El presidente Javier Milei le tomó juramento este lunes a Lisandro Catalán como nuevo ministro del Interior, en una breve ceremonia realizada en el Salón Blanco de la Casa Rosada. El funcionario, que hasta ahora era vicejefe de Gabinete del Interior, quedó al frente de la cartera clave para aceitar el vínculo con las provincias, en un momento de máxima tensión política por el reparto de fondos.
“Vamos a tratar de hablar con todos. Somos optimistas que el futuro del país va a ser bueno”, expresó Catalán al dialogar con la prensa acreditada. También se comprometió a “poner todo el esfuerzo en tener una relación más fluida con las provincias”.
Tensiones y gestos hacia los gobernadores
El debut del nuevo ministro llega después de que el Gobierno vetara la ley que ampliaba el reparto de los Adelantos del Tesoro Nacional (ATN), lo que generó un fuerte malestar entre los mandatarios provinciales. Sin embargo, días antes de su jura, la Casa Rosada envió señales de distensión.
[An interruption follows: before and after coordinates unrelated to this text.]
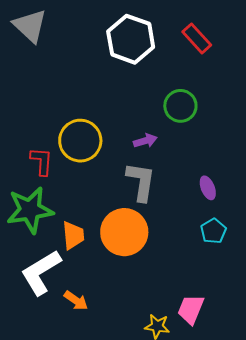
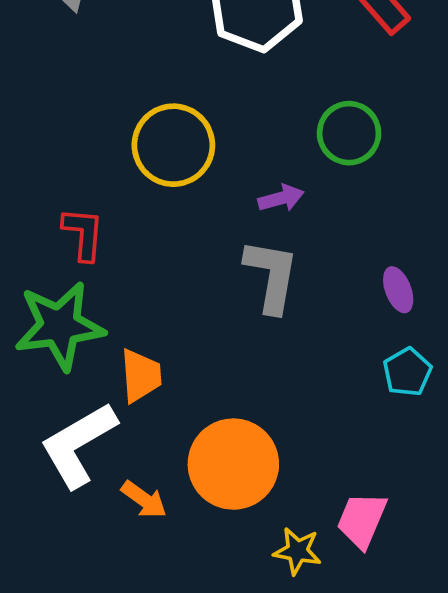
yellow circle: (80, 141) -> (173, 145), moved
orange circle: (124, 232) -> (233, 464), moved

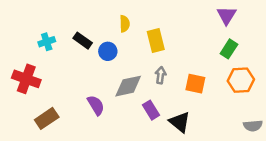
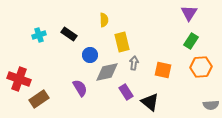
yellow rectangle: (156, 41) -> (122, 42), moved
blue circle: (108, 51) -> (90, 55), moved
red cross: (26, 79) -> (19, 79), moved

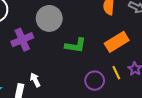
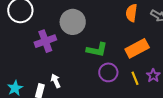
purple circle: (95, 81) -> (108, 72), moved

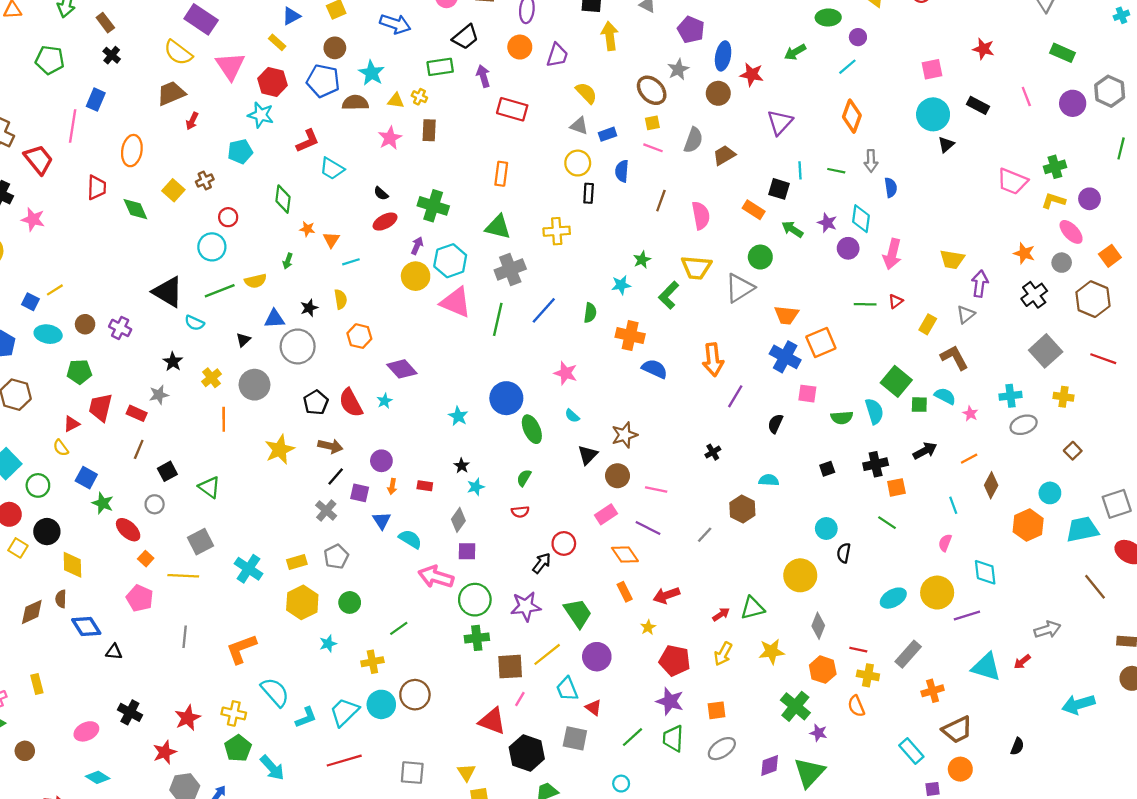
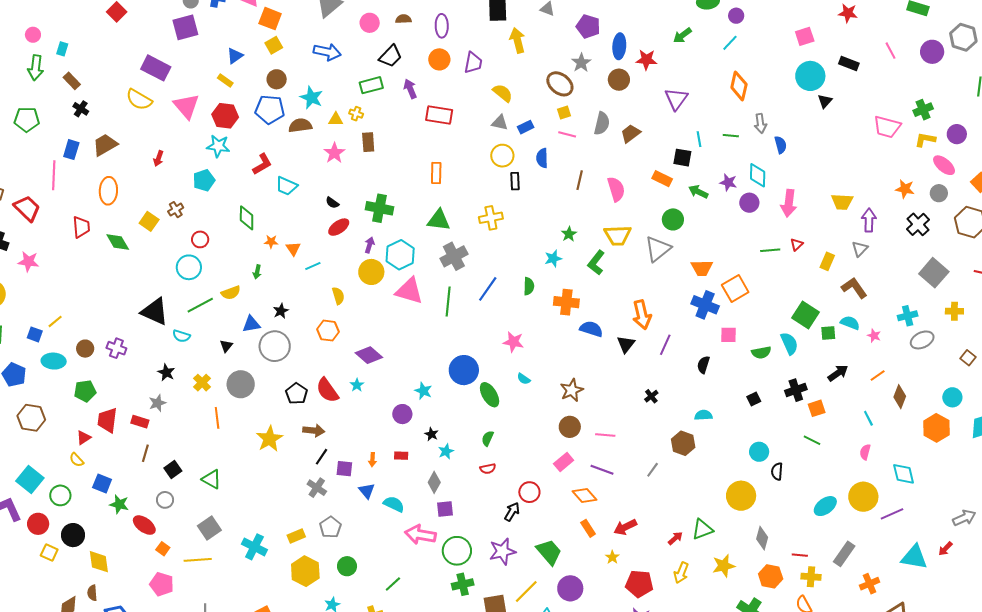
brown trapezoid: (171, 93) -> (105, 145), moved
yellow semicircle: (341, 299) -> (338, 296), moved
black triangle: (588, 455) -> (626, 344), moved
purple circle: (381, 461) -> (402, 414), moved

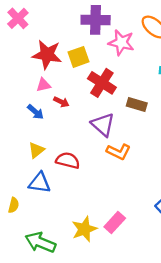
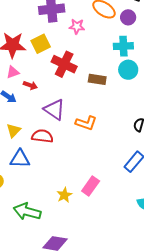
pink star: (121, 43) -> (77, 26), size x0.7
purple triangle: (103, 125) -> (54, 110), moved
yellow star: (84, 229) -> (64, 195), size x0.7

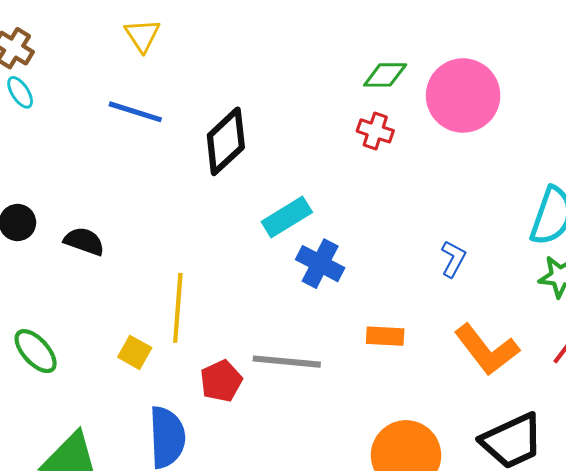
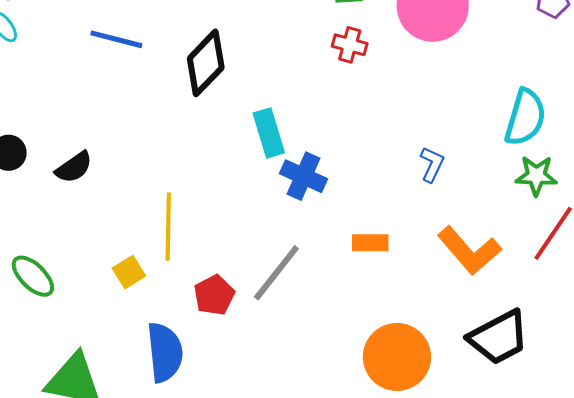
cyan rectangle: (287, 217) -> (269, 133), turned -72
black semicircle: (84, 241) -> (74, 167), turned 129
yellow square: (135, 352) -> (129, 272), turned 32
gray line: (287, 362) -> (276, 273), turned -54

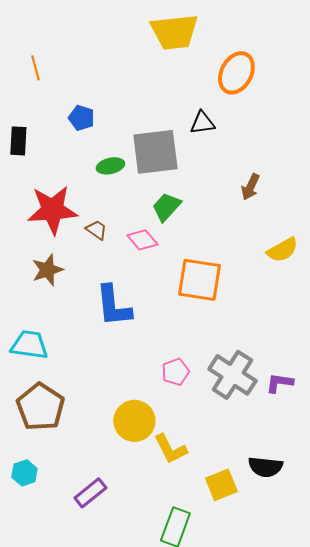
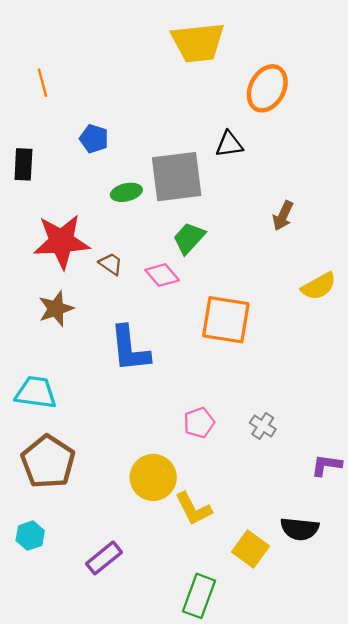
gray cross: (232, 375) -> (263, 426), size x0.5
purple L-shape: (279, 383) -> (326, 465), moved
yellow square: (221, 485) -> (250, 549), turned -32

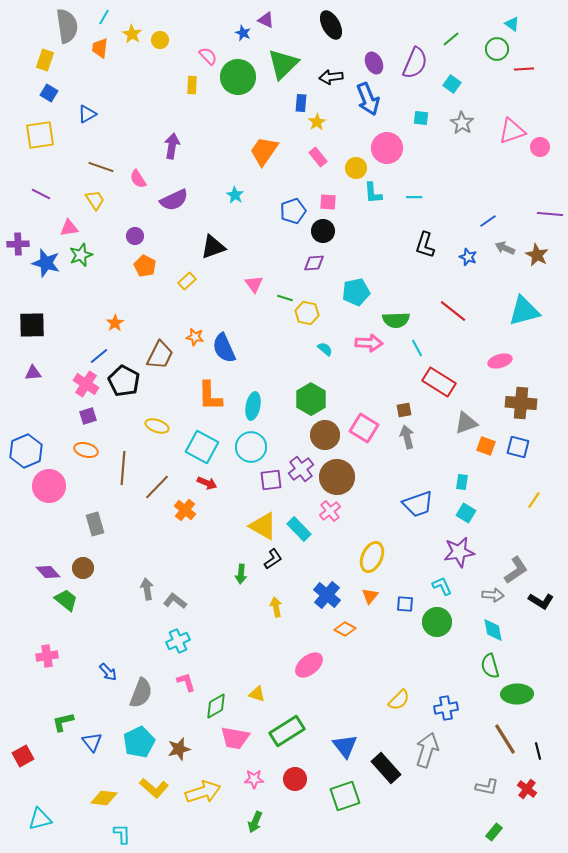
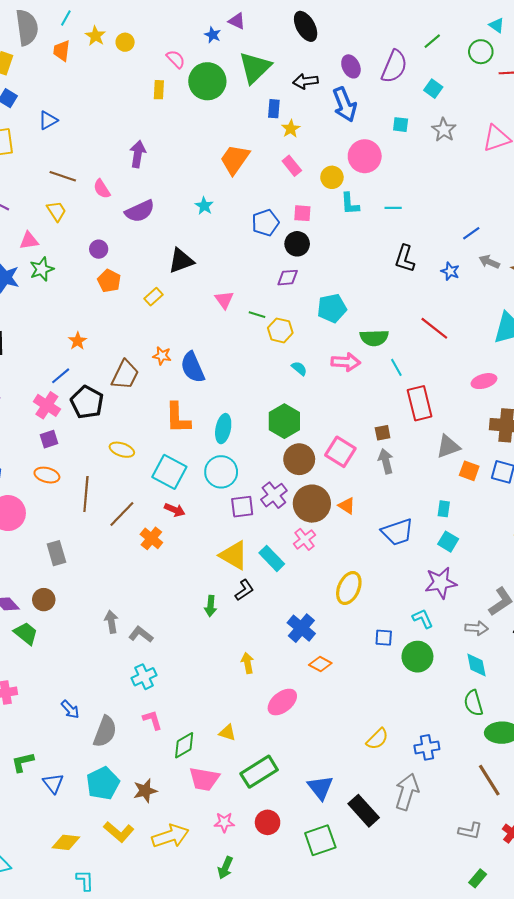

El viernes pasado, el Ejecutivo transfirió $12.500 millones a cuatro provincias:
- Misiones: $4.000 millones por emergencia hídrica.
- Entre Ríos: $3.000 millones por desequilibrio financiero.
- Santa Fe: $3.000 millones por emergencia climática.
- Chaco: $2.500 millones por emergencia agropecuaria.
En la Rosada aseguran que habrá “más gestos” hacia los gobernadores. Entre las opciones, se analiza otorgar créditos a las provincias, aunque no está definido si alcanzará solo a los mandatarios aliados.
Un ejemplo ya se vio con Ignacio Torres (Chubut), quien logró un acuerdo con el ministro de Economía, Luis Caputo, para reconvertir la deuda provincial a cambio del traspaso de obras públicas a la Nación.
Agenda de Catalán: visitas y reuniones
Antes de su asunción formal, Catalán ya venía moviéndose como ministro en funciones. Recibió en la Casa Rosada a Leandro Zdero (Chaco), Alfredo Cornejo (Mendoza) y Rogelio Frigerio (Entre Ríos). También viajó a Tucumán para reunirse con Osvaldo Jaldo y a Salta para encontrarse con Gustavo Sáenz.
Con estos encuentros y las transferencias de fondos, el flamante ministro busca bajar la tensión y consolidar una agenda federal que, según dijo, será central en la nueva etapa:
“Es una decisión del Presidente jerarquizar el diálogo con las provincias”.
El desafío
El desembarco de Catalán en Interior busca reforzar el costado político de Milei en un momento clave, cuando el Gobierno necesita tender puentes para garantizar gobernabilidad y avanzar en el Congreso. La apuesta, dicen en su entorno, es que el Ministerio sea el canal de negociación y contención con los gobernadores.